ミニチュアピンシャーは、被毛が短く、それ以上伸びることはないためトリミングは必要ありません。むしろ冬場は寒々しく思えるほど毛量が少ないので、夏場であってもサマーカットなどをする必要はありません。一年を通してトリミングにお世話になることは、健康である限りないでしょう。

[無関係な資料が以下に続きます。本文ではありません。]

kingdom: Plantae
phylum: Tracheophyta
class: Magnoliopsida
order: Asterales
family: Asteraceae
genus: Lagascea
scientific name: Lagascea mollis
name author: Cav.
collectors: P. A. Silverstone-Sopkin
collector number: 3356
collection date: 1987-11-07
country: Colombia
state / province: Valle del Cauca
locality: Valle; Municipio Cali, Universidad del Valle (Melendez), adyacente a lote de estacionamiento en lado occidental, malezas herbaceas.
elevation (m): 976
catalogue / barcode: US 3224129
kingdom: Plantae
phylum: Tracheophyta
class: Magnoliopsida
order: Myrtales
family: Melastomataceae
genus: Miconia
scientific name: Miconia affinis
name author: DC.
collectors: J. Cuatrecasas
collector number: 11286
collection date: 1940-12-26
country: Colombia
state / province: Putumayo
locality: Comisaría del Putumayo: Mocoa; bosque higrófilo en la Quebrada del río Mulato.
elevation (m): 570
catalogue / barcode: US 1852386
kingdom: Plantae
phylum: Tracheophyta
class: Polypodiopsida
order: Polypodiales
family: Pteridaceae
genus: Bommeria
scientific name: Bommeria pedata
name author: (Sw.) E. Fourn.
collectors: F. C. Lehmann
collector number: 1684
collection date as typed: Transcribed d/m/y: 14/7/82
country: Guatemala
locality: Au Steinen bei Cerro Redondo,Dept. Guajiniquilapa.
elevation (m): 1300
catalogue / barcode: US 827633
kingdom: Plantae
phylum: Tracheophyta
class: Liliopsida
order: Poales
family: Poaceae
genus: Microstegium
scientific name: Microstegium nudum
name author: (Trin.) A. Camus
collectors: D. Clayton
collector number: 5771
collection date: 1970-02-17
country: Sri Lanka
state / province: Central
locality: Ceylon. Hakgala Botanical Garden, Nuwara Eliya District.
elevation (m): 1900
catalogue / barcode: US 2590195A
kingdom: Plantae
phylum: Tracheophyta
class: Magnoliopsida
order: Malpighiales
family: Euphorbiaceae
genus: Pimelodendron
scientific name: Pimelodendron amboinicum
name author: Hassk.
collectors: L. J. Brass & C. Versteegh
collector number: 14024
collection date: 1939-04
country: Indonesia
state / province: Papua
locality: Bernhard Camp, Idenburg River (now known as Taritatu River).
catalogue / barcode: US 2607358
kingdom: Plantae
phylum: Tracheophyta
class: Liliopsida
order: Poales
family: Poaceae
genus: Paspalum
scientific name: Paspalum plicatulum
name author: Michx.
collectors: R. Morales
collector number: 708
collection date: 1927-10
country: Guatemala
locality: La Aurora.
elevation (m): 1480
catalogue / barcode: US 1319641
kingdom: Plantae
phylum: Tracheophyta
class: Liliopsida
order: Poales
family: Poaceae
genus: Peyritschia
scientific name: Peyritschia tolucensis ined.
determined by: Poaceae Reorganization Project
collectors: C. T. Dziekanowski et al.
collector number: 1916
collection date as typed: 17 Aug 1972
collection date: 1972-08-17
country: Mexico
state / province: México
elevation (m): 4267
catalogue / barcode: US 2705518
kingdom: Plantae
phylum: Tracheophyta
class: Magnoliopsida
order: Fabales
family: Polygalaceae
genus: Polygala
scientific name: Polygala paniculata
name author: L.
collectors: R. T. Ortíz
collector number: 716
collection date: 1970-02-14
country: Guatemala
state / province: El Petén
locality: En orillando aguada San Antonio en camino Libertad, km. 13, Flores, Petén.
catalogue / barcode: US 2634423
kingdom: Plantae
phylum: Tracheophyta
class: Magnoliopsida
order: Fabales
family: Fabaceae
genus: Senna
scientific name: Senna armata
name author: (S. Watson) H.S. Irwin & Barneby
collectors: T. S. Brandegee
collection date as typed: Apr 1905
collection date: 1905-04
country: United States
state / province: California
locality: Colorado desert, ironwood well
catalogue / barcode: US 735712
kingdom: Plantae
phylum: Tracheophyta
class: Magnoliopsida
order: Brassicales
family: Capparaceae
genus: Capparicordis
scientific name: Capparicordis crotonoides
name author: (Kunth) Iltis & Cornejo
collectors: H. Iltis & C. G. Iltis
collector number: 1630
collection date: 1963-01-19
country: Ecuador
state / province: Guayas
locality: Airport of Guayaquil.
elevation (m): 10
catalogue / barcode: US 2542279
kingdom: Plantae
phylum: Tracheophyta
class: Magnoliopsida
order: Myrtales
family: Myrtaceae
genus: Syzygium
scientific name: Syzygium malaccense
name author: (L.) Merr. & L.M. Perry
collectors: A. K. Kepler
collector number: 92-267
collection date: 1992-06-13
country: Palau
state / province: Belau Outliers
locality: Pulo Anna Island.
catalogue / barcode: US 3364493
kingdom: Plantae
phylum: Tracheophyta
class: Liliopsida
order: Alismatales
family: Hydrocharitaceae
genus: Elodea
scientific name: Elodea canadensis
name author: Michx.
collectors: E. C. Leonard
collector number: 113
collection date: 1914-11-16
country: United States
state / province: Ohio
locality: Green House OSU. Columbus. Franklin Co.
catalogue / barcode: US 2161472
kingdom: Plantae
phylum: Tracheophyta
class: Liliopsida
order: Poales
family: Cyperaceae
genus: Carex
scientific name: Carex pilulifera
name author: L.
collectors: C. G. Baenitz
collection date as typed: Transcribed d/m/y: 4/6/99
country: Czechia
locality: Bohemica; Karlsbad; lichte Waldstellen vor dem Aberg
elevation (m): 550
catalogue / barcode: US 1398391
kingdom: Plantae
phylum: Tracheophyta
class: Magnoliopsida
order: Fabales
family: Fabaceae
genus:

毛量が少ないので、抜け毛もほぼないと思われがちですが、短い毛がハラハラとよく落ちます。抜け毛を処理するためにブラッシングなどをするほどではありませんが、床に抜け落ちる量はなかなかなので部屋の掃除の手間はかかることは覚悟しておきましょう。

冬場は洋服で防寒を

ミニチュアピンシャーは、筋肉質でたくましい個体もいれば、細々として軟弱そうな個体もいます。生活環境により、筋肉がつきやすかったりそうでなかったり、差があるのは当たり前のことです。しかし、筋肉があまりついていないのも悪いことではありませんが、その場合冬場はかなり寒がることがあるでしょう。外出をするとブルブルと震えて可哀想になるくらい、寒がる個体もいるので、防寒用の洋服を最低1着は用意しておきましょう

普段から洋服に着慣れていなくて嫌がるのであれば無理に着せることはありませんが、着ても気にならずに歩いたりできるのであれば是非着せてあげてください。

 

シャンプーは定期的に

トリミングをしないとなると、シャンプーも怠りがちですが、シャンプーだけは月に1度程度、定期的に行いましょう

目視では汚れていなくても、実は皮脂や排泄物で汚れています。汚れをそのままにしておくと、皮膚炎の原因にもなりますので、忘れずに定期的に行ってください。中には脂性肌や乾燥肌がいて、頻度はそれぞれ違くなってくると思いますが、愛犬がどんな肌でどれくらいの頻度でシャンプーを行えばよいのかわからない場合は、かかりつけの動物病院かトリミングサロンで相談をしてみましょう。夏と冬で、効能の違うシャンプーを使ったり、皮膚をすこやかに保つためのヒントが受け取れるはずです。

大人しい性格であれば、自宅でもシャンプーができると思いますが、それでも3ヶ月に1度程度はきちんとプロに皮膚を見てもらうことをお勧めします。飼い主さんでは気づかなかった皮膚の病変や、その他の疾患が見つかることもありますので、是非時々トリミングサロンや動物病院に連れて行ってみて下さいね。